Semiconductor fabrication continues to strive to make individual electronic components smaller and smaller, resulting in ever denser integrated circuitry. One type of integrated circuitry comprises memory circuitry where information is stored in the form of binary data. The circuitry can be fabricated such that the data is volatile or non-volatile. Volatile storing memory devices result in loss of data when power is interrupted. Non-volatile memory circuitry retains the stored data even when power is interrupted.
This invention was principally motivated in making improvements to the design and operation of memory circuitry disclosed in the Kozicki et al. U.S. Pat. Nos. 5,761,115; 5,896,312; 5,914,893; and 6,084,796, which ultimately resulted from U.S. patent application Ser. No. 08/652,706, filed on May 30, 1996, disclosing what is referred to as a programmable metallization cell. These patents are hereby incorporated by reference. Such a cell includes opposing electrodes having an insulating dielectric material received therebetween. Received within the dielectric material is a fast ion conductor material. The resistance of such material can be changed between highly insulative and highly conductive states. In its normal high resistive state, to perform a write operation, a voltage potential is applied to a certain one of the electrodes, with the other of the electrode being held at zero voltage or ground. The electrode having the voltage applied thereto functions as an anode, while the electrode held at zero or ground functions as a cathode. The nature of the fast ion conductor material is such that it undergoes a chemical and structural change at a certain applied voltage. Specifically, at some suitable threshold voltage, a plating of metal from metal ions within the material begins to occur on the cathode and grows or progresses through the fast ion conductor toward the other anode electrode. With such voltage continued to be applied, the process continues until a single conductive dendrite or filament extends between the electrodes, effectively metal interconnecting the top and bottom electrodes to electrically short them together.
Once this occurs, dendrite growth stops, and is retained when the voltage potentials are removed. Such can effectively result in the resistance of the mass of fast ion conductor material between electrodes dropping by a factor of 1,000. Such material can be returned to its highly resistive state by reversing the voltage potential between the anode and cathode, whereby the filament disappears. Again, the highly resistive state is maintained once the reverse voltage potentials are removed. Accordingly, such a device can, for example, function as a programmable memory cell of memory circuitry.

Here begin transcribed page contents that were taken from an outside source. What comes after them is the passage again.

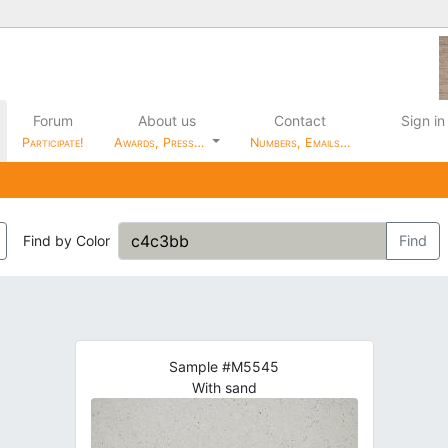
Forum
About us
Contact
Sign in
Participate!
Awards, Press…
Numbers, Emails…
Find by Color
Find
Sample #M5545
With sand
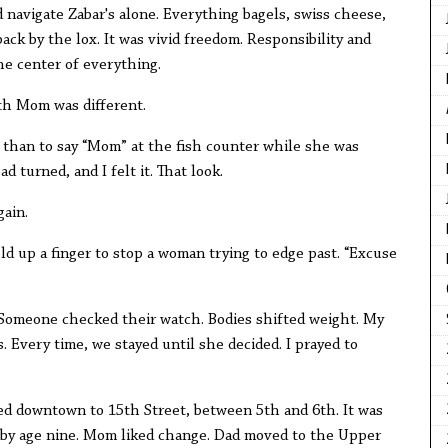
d navigate Zabar's alone. Everything bagels, swiss cheese,
ack by the lox. It was vivid freedom. Responsibility and
the center of everything.
ith Mom was different.
r than to say “Mom” at the fish counter while she was
d turned, and I felt it. That look.
ain.
eld up a finger to stop a woman trying to edge past. “Excuse
 Someone checked their watch. Bodies shifted weight. My
 Every time, we stayed until she decided. I prayed to
ed downtown to 15th Street, between 5th and 6th. It was
n by age nine. Mom liked change. Dad moved to the Upper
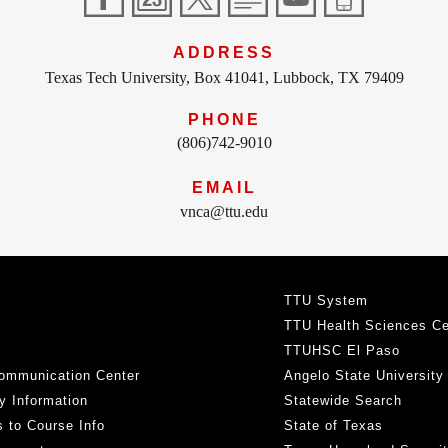
ADDRESS
Texas Tech University, Box 41041, Lubbock, TX 79409
PHONE
(806)742-9010
EMAIL
vnca@ttu.edu
TTU System
TTU Health Sciences Ce
TTUHSC El Paso
ommunication Center
Angelo State University
y Information
Statewide Search
 to Course Info
State of Texas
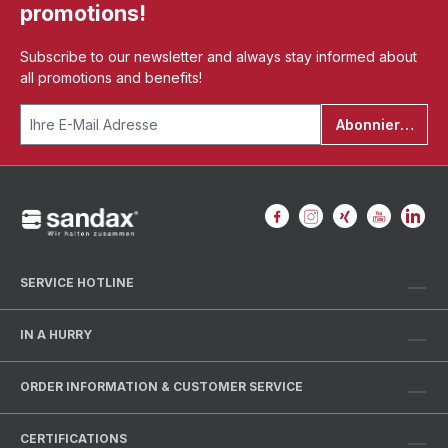
promotions!
Subscribe to our newsletter and always stay informed about
all promotions and benefits!
Abonnieren
SERVICE HOTLINE
IN A HURRY
ORDER INFORMATION & CUSTOMER SERVICE
CERTIFICATIONS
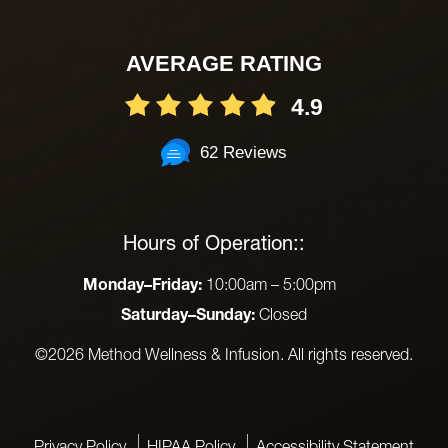
AVERAGE RATING
4.9
62 Reviews
Hours of Operation::
Monday–Friday:
10:00am – 5:00pm
Saturday–Sunday:
Closed
©2026 Method Wellness & Infusion. All rights reserved.
Privacy Policy
HIPAA Policy
Accessibility Statement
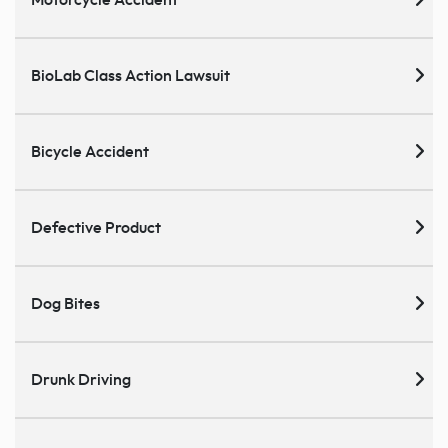
Motorcycle Accident
BioLab Class Action Lawsuit
Bicycle Accident
Defective Product
Dog Bites
Drunk Driving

The preferred resistance variable material received between the electrodes typically and preferably comprises a chalcogenide material having metal ions diffused therein. A specific example is germanium selenide having silver ions diffused therein. The present method of providing the silver ions within the germanium selenide material is to initially chemical vapor deposit the germanium selenide glass without any silver being received therein. A thin layer of silver is thereafter deposited upon the glass, for example by sputtering, physical vapor deposition or other technique. An exemplary thickness is 200 Angstroms or less. The layer of silver is irradiated, preferably with electromagnetic energy at a wavelength less than 500 nanometers. The thin nature of the deposited silver enables such energy to pass through the silver to the silver/glass interface effective to break a chalcogenide bond of the chalcogenide material. This may form Ag2Se, which diffuses into the germanium selenide glass and effectively dopes the glass with silver. The applied energy and overlying silver ultimately result in the silver migrating into the glass layer such that a typical homogenous distribution of silver throughout the layer is achieved.
Saturation of silver in germanium selenide is apparently at about 35 atomic percent. Yet, preferred existing technology for cell fabrication constitutes a concentration which is less than 35%, for example 27%.

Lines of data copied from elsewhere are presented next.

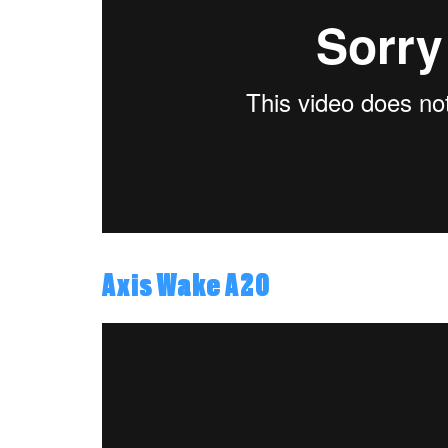
Axis Wake A20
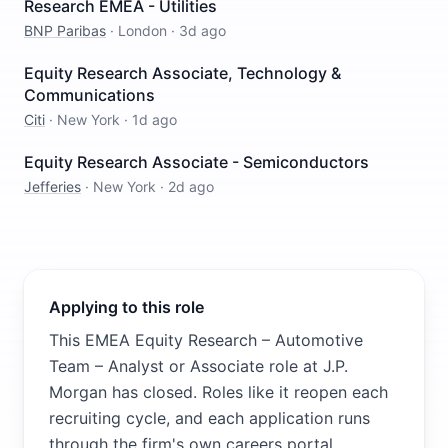
Research EMEA - Utilities
BNP Paribas
·
London
·
3d ago
Equity Research Associate, Technology &
Communications
Citi
·
New York
·
1d ago
Equity Research Associate - Semiconductors
Jefferies
·
New York
·
2d ago
Applying to this role
This EMEA Equity Research – Automotive
Team – Analyst or Associate role at J.P.
Morgan has closed. Roles like it reopen each
recruiting cycle, and each application runs
through the firm's own careers portal,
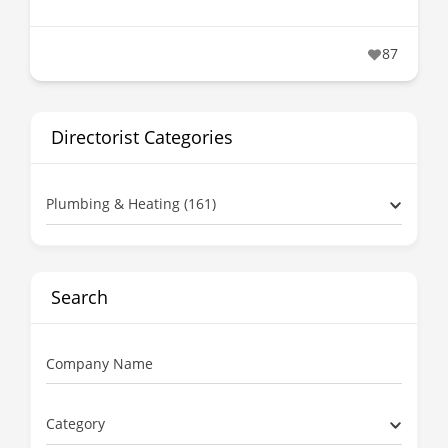
87
Directorist Categories
Plumbing & Heating (161)
Search
Company Name
Category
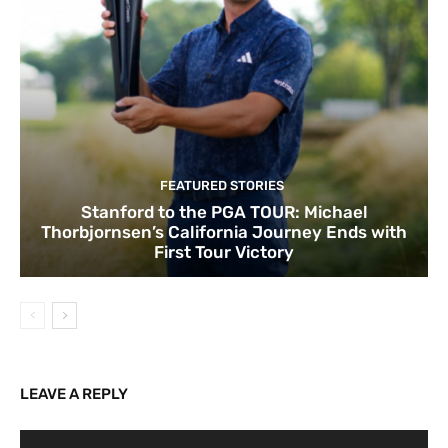
FEATURED STORIES
Stanford to the PGA TOUR: Michael
Thorbjornsen’s California Journey Ends with
First Tour Victory
LEAVE A REPLY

After the chalcogenide material is provided with silver to a desired concentration, the top electrode material (typically silver) is next deposited. Subsequently, insulating dielectric layers, such as doped glasses and interlevel dielectric layers are deposited, as are conductive metal interconnect layers. Formation of the conductive metal layers after formation of chalcogenide device components typically results in the substrate being exposed to high temperatures. Unfortunately, this can adversely effect properties of the chalcogenide devices.
It would be desirable to overcome or at least reduce this problem. While the invention was principally motivated in overcoming this problem, it is, in no way so limited. The artisan will appreciate applicability of the invention in other aspects unrelated to the problem, with the invention only being limited by the accompanying claims as literally worded and as appropriately interpreted in accordance with the doctrine of equivalents.